[[ EXERCISE DATA, beginning ]]

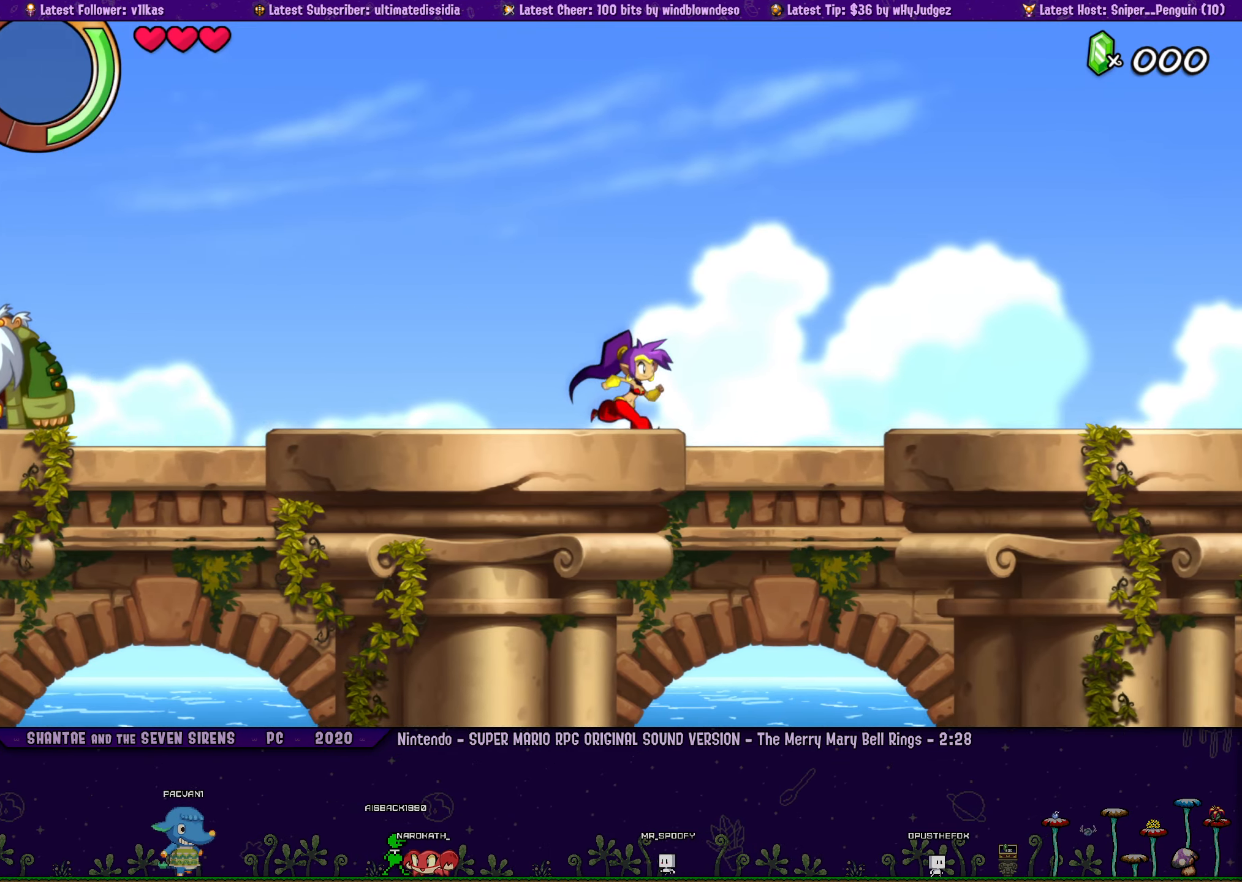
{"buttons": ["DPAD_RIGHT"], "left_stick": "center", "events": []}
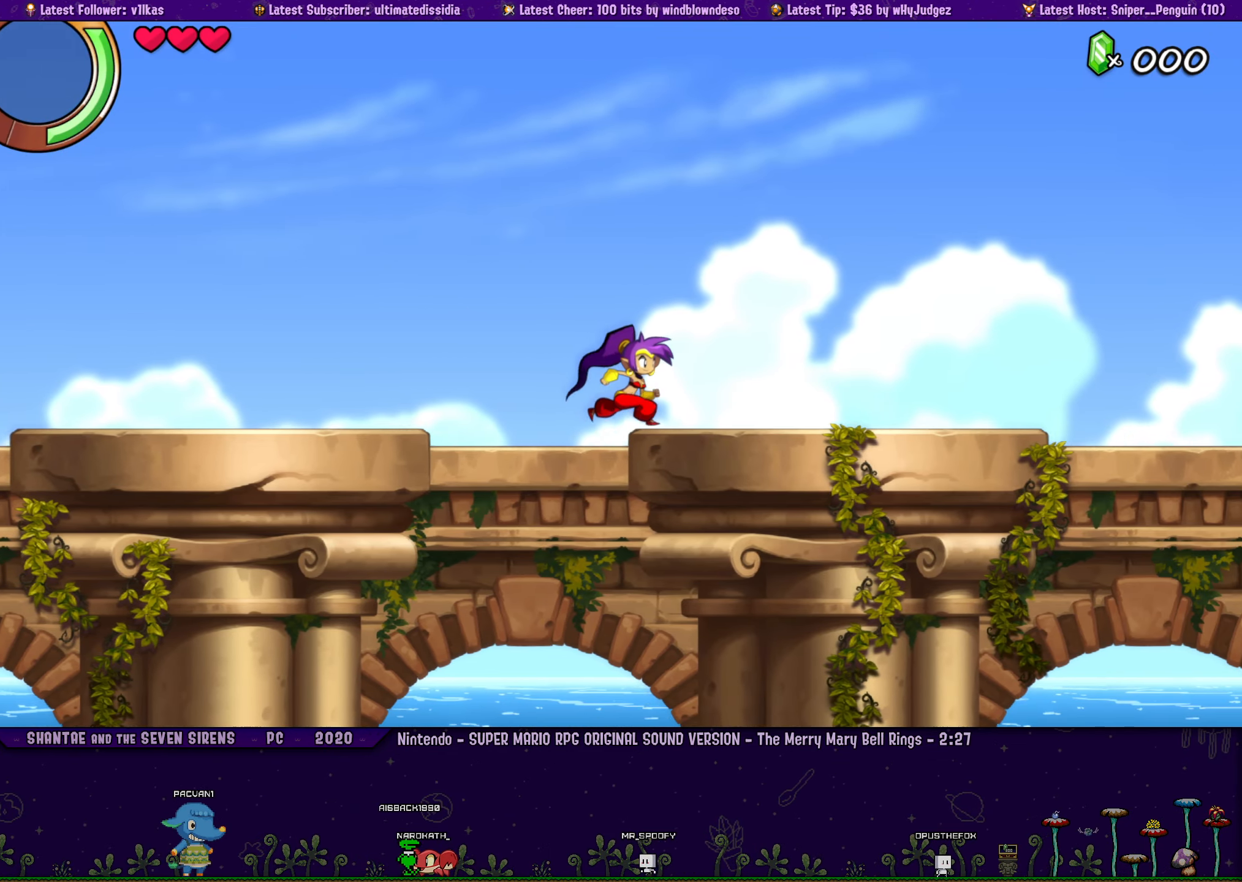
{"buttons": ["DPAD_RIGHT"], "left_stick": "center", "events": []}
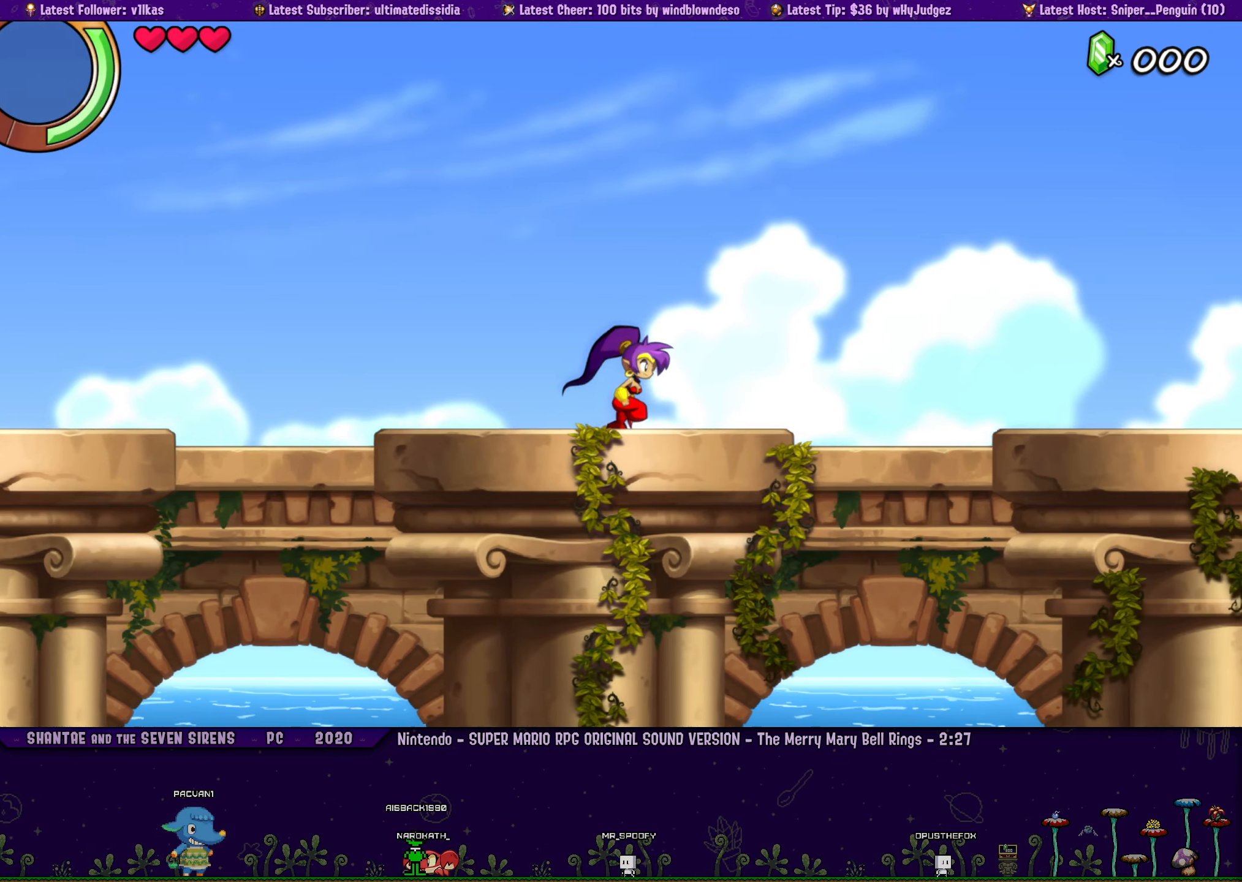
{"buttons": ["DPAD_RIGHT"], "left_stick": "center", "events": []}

[[ EXERCISE DATA, end ]]

◆ **YOUR TASK**:
Output all data exactly, omitting images.

◆ **ANSWER SECTION**:
{"buttons": ["DPAD_RIGHT"], "left_stick": "center", "events": []}
{"buttons": ["DPAD_RIGHT"], "left_stick": "center", "events": []}
{"buttons": ["DPAD_RIGHT"], "left_stick": "center", "events": []}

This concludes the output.